Regulations require certain elements of structure to have fire resistance. Whether or not an element requires fire resistance depends upon such things as size, use of building and the function of the element.

When exposed to fire all commonly used structural materials lose some of their strength. Heavily loaded steel will lose its design margin of safety at temperatures around 550°C regardless of the grade of steel.

Where structural steel members are required to have fire resistance, they can be protected by applying insulating materials. In considering any fire protection system it is important to distinguish between profile, box and solid methods of application.

Calculation

Methods of assessing the performance of fire protection materials have been developed which enable the thickness of protection for a wide range of situations to be predicted. The procedure is in two parts. Firstly, a carefully designed program of fire tests is carried out on both loaded and unloaded specimens and, secondly, a mathematical procedure is applied to the results of the tests which enable predictions of required thickness to be made. These programs of tests are designed to determine both the insulation characteristics of a fire protection material and its physical performance under fire conditions for a range of steel sizes.

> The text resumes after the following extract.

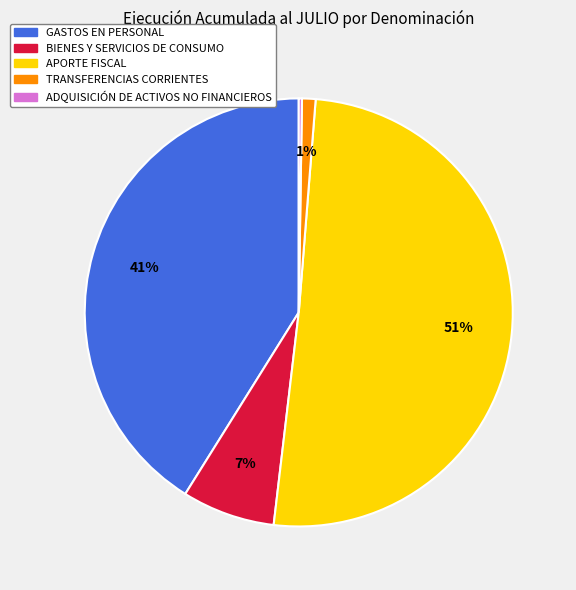

Is there a majority slice in this chart?

Yes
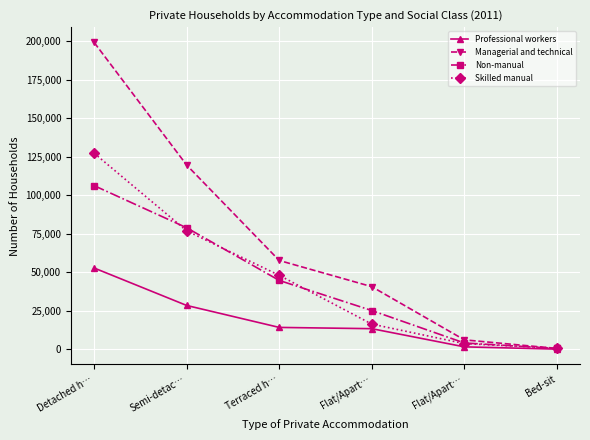

What are all the series names shown in the legend?

Professional workers, Managerial and technical, Non-manual, Skilled manual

They generate the maximum amount of data from a minimum number of tests. (ENV13381-4)

Using fire design codes such as the Structural Eurocodes, EC3–1.2 and EC4-1.2, designated EN 1993-1.2 and 1994-1.2, the load on the structure at the time of the fire can be calculated by treating it as an accidental limit state. If used, this will allow designers to specify to the protection contractor a limiting or failure temperature for a given structural section.

The protection contractor will then be able to use the required thickness of material to ensure that the steel section does not exceed this temperature, within the fire resistance period. This process could be simplified by the designer specifying a maximum steel temperature, based on the worst case, for all beams or columns on one floor level.

Thicknesses are given for a range of steel temperatures. It is the responsibility of the design engineer, using design codes such as ENV1993-1-2, to specify the appropriate limiting steel temperatures.

Steel columns and beams

The rate of increase in temperature of a steel cross-section is determined by the ratio of the heated surface area (A) to the volume (V). This ratio, A/V, has units of m-1 and is known as the "Section Factor". Members with low Section Factors will heat up more slowly.

A steel section with a large surface area (A) (m²/m) will receive more heat than one with a smaller surface area. Also, the greater the volume (V) (m³/m) of the section, the greater is the heat sink. It follows therefore, that a small thick section will be slower to increase in temperature than a large thin one.

The Section Factor (A/V) is thus a measure of the rate at which a section will heat up in a fire and the higher its value, the greater will be the protection thickness required. In calculating the Section Factor values the full volume, V, is used whether the section is exposed on three or four sides as the whole of the steel section will be receiving heat. A, however, is the exposed surface area and that depends on the configuration of the fire protection.